++++ DATA SHOWN

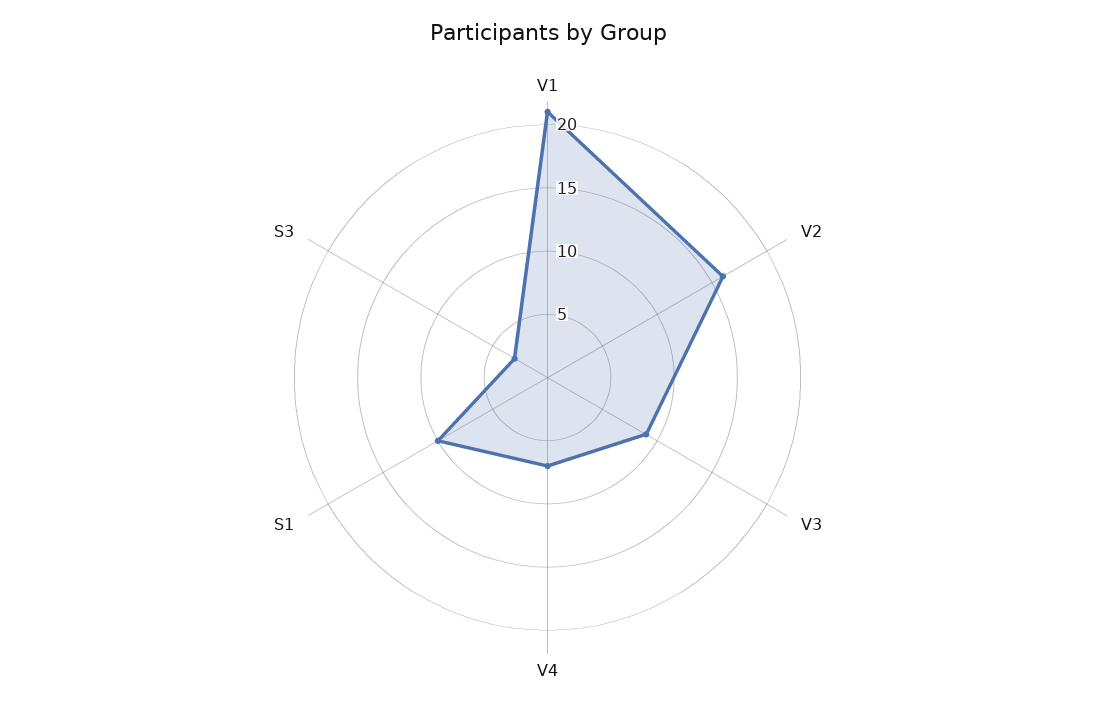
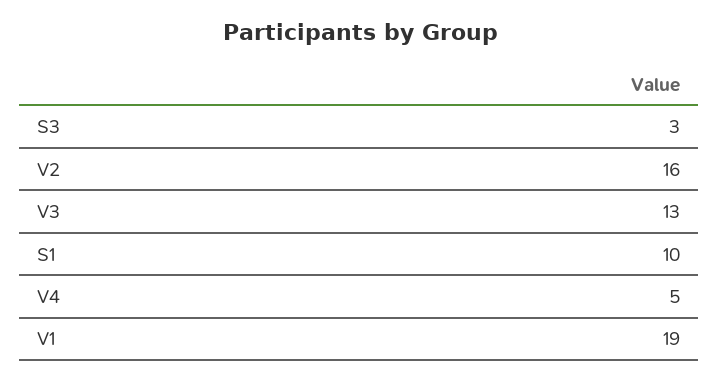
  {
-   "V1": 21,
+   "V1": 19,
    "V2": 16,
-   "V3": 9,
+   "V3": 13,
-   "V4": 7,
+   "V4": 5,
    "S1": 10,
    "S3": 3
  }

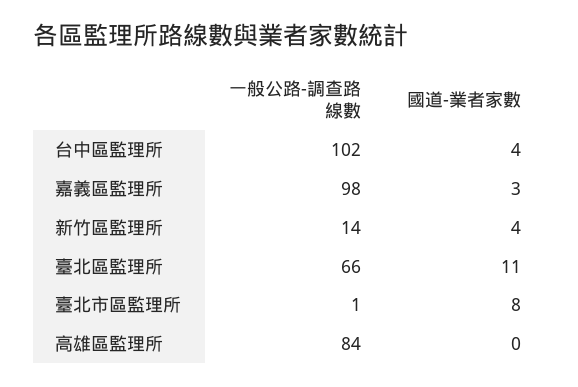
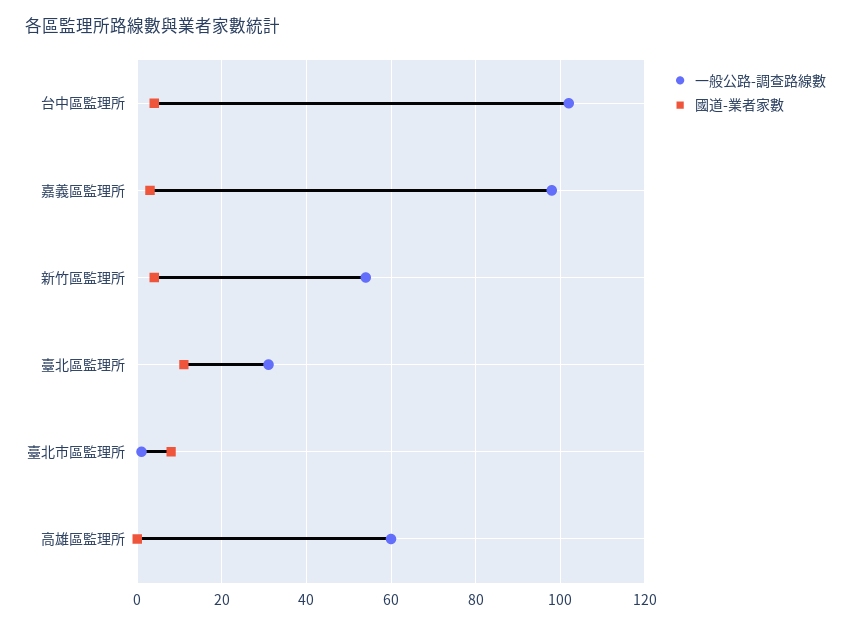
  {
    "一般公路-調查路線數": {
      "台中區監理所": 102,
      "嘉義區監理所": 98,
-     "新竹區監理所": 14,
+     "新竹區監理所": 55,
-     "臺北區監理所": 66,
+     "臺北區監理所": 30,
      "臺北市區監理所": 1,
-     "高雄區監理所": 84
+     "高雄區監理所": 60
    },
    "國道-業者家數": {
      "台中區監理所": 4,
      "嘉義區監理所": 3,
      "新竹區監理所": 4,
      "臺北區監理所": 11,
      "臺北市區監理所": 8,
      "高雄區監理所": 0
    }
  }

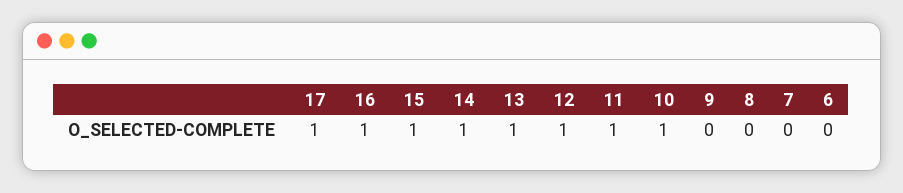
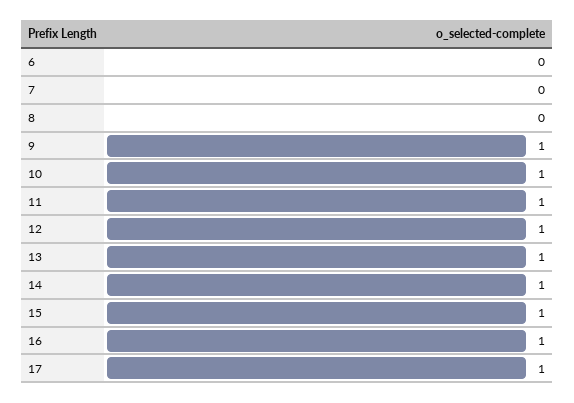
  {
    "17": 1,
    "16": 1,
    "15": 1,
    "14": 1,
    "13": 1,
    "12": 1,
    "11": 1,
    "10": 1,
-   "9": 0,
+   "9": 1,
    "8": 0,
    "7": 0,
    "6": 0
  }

++++++++
++++ DATA SHOWN

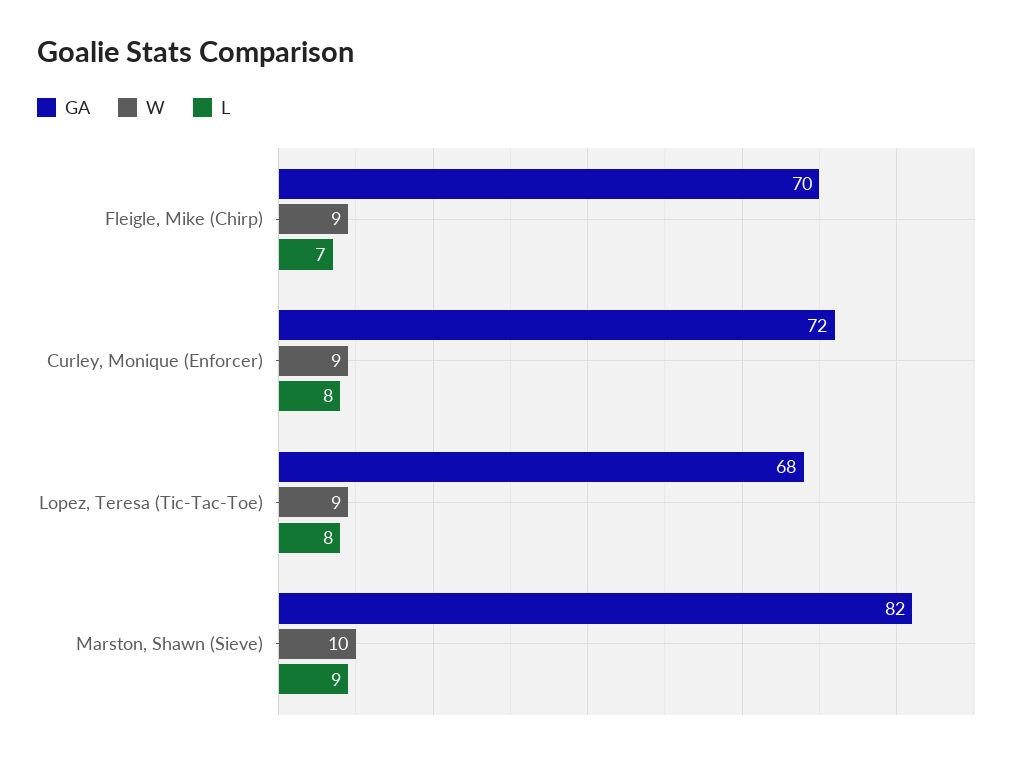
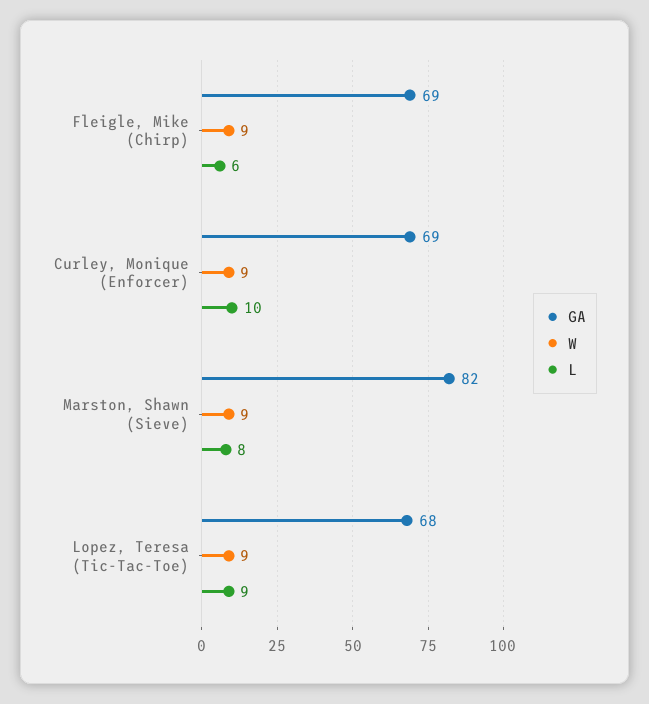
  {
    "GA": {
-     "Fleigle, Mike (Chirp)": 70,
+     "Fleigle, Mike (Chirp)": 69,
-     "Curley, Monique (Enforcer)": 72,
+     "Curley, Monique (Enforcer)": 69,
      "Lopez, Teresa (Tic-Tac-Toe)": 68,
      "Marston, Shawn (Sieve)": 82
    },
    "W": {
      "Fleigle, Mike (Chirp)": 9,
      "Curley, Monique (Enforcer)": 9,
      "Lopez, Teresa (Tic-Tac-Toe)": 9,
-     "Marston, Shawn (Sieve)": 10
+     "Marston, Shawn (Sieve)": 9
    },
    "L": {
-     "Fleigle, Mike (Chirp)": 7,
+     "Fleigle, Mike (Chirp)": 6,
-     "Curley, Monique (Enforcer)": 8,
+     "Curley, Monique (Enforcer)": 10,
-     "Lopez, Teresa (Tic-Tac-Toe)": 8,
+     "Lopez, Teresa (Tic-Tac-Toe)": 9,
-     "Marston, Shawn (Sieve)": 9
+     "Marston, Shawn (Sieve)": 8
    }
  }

++++++++
++++ DATA SHOWN

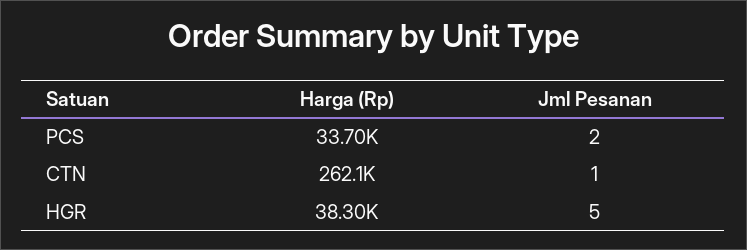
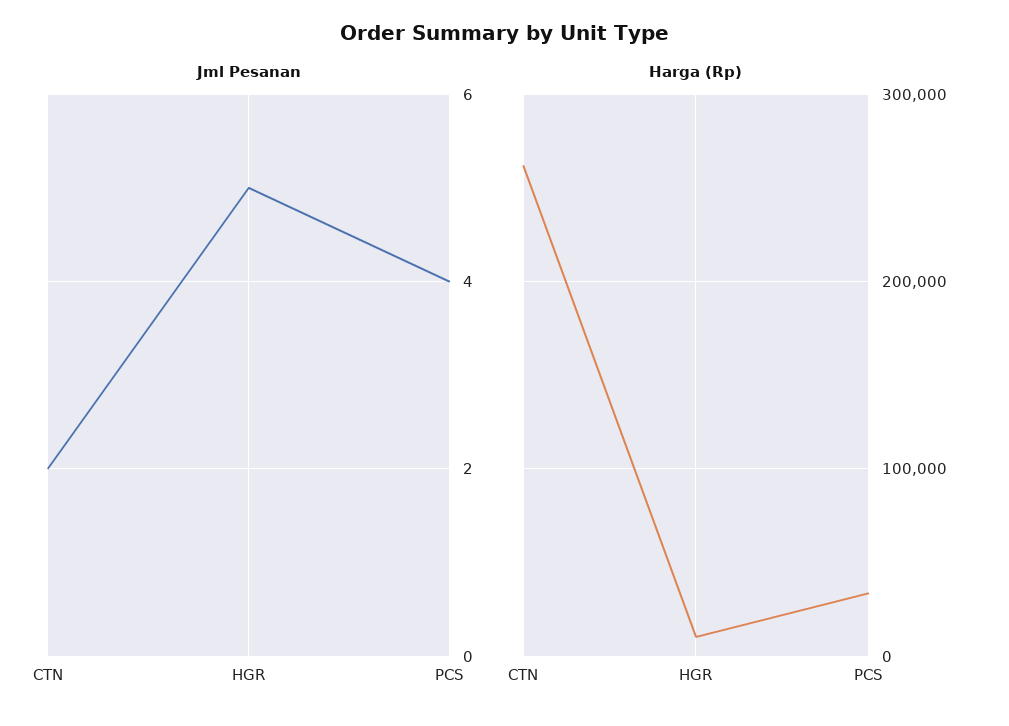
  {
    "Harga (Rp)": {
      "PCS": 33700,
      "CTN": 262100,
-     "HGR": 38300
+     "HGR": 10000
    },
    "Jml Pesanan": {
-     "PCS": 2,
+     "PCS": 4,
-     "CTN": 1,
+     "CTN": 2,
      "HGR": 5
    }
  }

++++++++

## TASK PROMPT
Could you report how many lines of the entries include the word "Enforcer"? Only the number is needed.

## RESULT OF THE EXERCISE
5